#### Supplied information
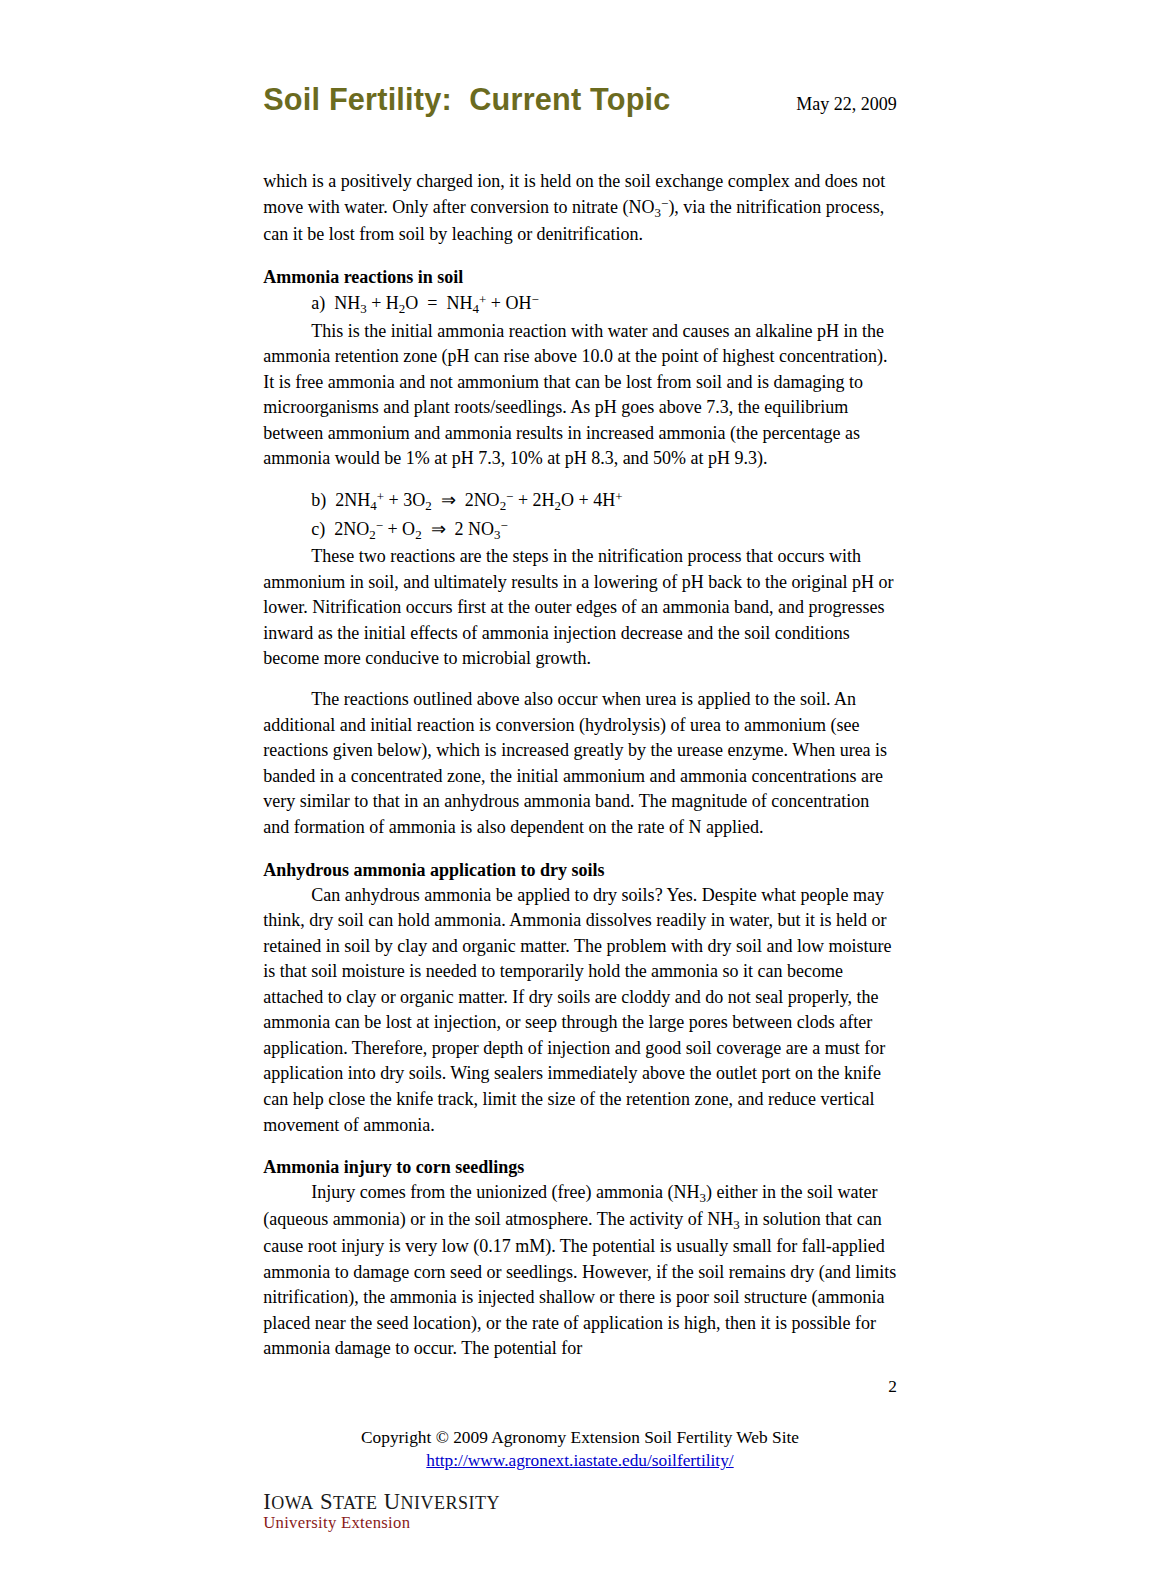Soil Fertility: Current Topic
May 22, 2009
which is a positively charged ion, it is held on the soil exchange complex and does not move with water. Only after conversion to nitrate (NO3−), via the nitrification process, can it be lost from soil by leaching or denitrification.
Ammonia reactions in soil
a) NH3 + H2O = NH4+ + OH−
This is the initial ammonia reaction with water and causes an alkaline pH in the ammonia retention zone (pH can rise above 10.0 at the point of highest concentration). It is free ammonia and not ammonium that can be lost from soil and is damaging to microorganisms and plant roots/seedlings. As pH goes above 7.3, the equilibrium between ammonium and ammonia results in increased ammonia (the percentage as ammonia would be 1% at pH 7.3, 10% at pH 8.3, and 50% at pH 9.3).
b) 2NH4+ + 3O2 ⇒ 2NO2− + 2H2O + 4H+
c) 2NO2− + O2 ⇒ 2 NO3−
These two reactions are the steps in the nitrification process that occurs with ammonium in soil, and ultimately results in a lowering of pH back to the original pH or lower. Nitrification occurs first at the outer edges of an ammonia band, and progresses inward as the initial effects of ammonia injection decrease and the soil conditions become more conducive to microbial growth.
The reactions outlined above also occur when urea is applied to the soil. An additional and initial reaction is conversion (hydrolysis) of urea to ammonium (see reactions given below), which is increased greatly by the urease enzyme. When urea is banded in a concentrated zone, the initial ammonium and ammonia concentrations are very similar to that in an anhydrous ammonia band. The magnitude of concentration and formation of ammonia is also dependent on the rate of N applied.
Anhydrous ammonia application to dry soils
Can anhydrous ammonia be applied to dry soils? Yes. Despite what people may think, dry soil can hold ammonia. Ammonia dissolves readily in water, but it is held or retained in soil by clay and organic matter. The problem with dry soil and low moisture is that soil moisture is needed to temporarily hold the ammonia so it can become attached to clay or organic matter. If dry soils are cloddy and do not seal properly, the ammonia can be lost at injection, or seep through the large pores between clods after application. Therefore, proper depth of injection and good soil coverage are a must for application into dry soils. Wing sealers immediately above the outlet port on the knife can help close the knife track, limit the size of the retention zone, and reduce vertical movement of ammonia.
Ammonia injury to corn seedlings
Injury comes from the unionized (free) ammonia (NH3) either in the soil water (aqueous ammonia) or in the soil atmosphere. The activity of NH3 in solution that can cause root injury is very low (0.17 mM). The potential is usually small for fall-applied ammonia to damage corn seed or seedlings. However, if the soil remains dry (and limits nitrification), the ammonia is injected shallow or there is poor soil structure (ammonia placed near the seed location), or the rate of application is high, then it is possible for ammonia damage to occur. The potential for
2
Copyright © 2009 Agronomy Extension Soil Fertility Web Site
http://www.agronext.iastate.edu/soilfertility/
IOWA STATE UNIVERSITY
University Extension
########
--- Instructions for the task ---
Give the lines exactly, from the first line of the entries to the line with "Anhydrous ammonia application to dry soils", both ends included. Skip the pictures.

--- Problem solution ---
Soil Fertility: Current Topic
May 22, 2009
which is a positively charged ion, it is held on the soil exchange complex and does not move with water. Only after conversion to nitrate (NO3−), via the nitrification process, can it be lost from soil by leaching or denitrification.
Ammonia reactions in soil
a) NH3 + H2O = NH4+ + OH−
This is the initial ammonia reaction with water and causes an alkaline pH in the ammonia retention zone (pH can rise above 10.0 at the point of highest concentration). It is free ammonia and not ammonium that can be lost from soil and is damaging to microorganisms and plant roots/seedlings. As pH goes above 7.3, the equilibrium between ammonium and ammonia results in increased ammonia (the percentage as ammonia would be 1% at pH 7.3, 10% at pH 8.3, and 50% at pH 9.3).
b) 2NH4+ + 3O2 ⇒ 2NO2− + 2H2O + 4H+
c) 2NO2− + O2 ⇒ 2 NO3−
These two reactions are the steps in the nitrification process that occurs with ammonium in soil, and ultimately results in a lowering of pH back to the original pH or lower. Nitrification occurs first at the outer edges of an ammonia band, and progresses inward as the initial effects of ammonia injection decrease and the soil conditions become more conducive to microbial growth.
The reactions outlined above also occur when urea is applied to the soil. An additional and initial reaction is conversion (hydrolysis) of urea to ammonium (see reactions given below), which is increased greatly by the urease enzyme. When urea is banded in a concentrated zone, the initial ammonium and ammonia concentrations are very similar to that in an anhydrous ammonia band. The magnitude of concentration and formation of ammonia is also dependent on the rate of N applied.
Anhydrous ammonia application to dry soils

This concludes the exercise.